[PROBLEM STATEMENT]
Update the records from the start through the line that contains "تلها: من وكيف وأين", replacing "Feedback" with "Comments" and leaving everything else as it is.

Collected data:

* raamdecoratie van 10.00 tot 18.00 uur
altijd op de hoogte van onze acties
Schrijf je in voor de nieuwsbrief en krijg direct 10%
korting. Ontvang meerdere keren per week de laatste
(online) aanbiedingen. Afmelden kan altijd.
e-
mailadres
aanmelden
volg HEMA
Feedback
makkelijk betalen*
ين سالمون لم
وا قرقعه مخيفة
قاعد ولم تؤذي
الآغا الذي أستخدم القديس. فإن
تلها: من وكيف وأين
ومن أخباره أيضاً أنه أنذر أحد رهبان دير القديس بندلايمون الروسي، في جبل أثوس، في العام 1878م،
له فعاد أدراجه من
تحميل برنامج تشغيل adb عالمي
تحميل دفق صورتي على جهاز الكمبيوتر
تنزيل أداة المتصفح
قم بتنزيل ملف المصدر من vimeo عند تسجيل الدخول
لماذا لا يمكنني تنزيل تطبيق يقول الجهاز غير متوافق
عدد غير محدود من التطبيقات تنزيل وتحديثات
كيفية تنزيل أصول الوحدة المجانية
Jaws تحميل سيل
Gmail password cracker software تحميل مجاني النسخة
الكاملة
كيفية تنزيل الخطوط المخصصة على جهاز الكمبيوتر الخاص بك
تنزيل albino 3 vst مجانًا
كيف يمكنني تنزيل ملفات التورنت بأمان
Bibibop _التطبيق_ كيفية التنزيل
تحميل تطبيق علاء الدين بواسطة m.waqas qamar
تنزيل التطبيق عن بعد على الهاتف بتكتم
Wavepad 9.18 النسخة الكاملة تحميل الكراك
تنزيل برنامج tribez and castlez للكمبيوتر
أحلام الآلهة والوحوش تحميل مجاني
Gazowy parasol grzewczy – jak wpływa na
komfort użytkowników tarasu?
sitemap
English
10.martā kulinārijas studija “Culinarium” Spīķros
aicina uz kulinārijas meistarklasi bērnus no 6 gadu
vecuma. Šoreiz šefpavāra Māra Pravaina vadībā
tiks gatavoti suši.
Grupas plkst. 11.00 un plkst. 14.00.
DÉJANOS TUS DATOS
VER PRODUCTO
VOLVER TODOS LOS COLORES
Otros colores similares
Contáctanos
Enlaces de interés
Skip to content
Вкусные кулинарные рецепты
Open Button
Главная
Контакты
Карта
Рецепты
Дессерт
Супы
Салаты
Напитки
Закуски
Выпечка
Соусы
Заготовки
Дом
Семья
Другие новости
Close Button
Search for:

[EXERCISE RESULT]
* raamdecoratie van 10.00 tot 18.00 uur
altijd op de hoogte van onze acties
Schrijf je in voor de nieuwsbrief en krijg direct 10%
korting. Ontvang meerdere keren per week de laatste
(online) aanbiedingen. Afmelden kan altijd.
e-
mailadres
aanmelden
volg HEMA
Comments
makkelijk betalen*
ين سالمون لم
وا قرقعه مخيفة
قاعد ولم تؤذي
الآغا الذي أستخدم القديس. فإن
تلها: من وكيف وأين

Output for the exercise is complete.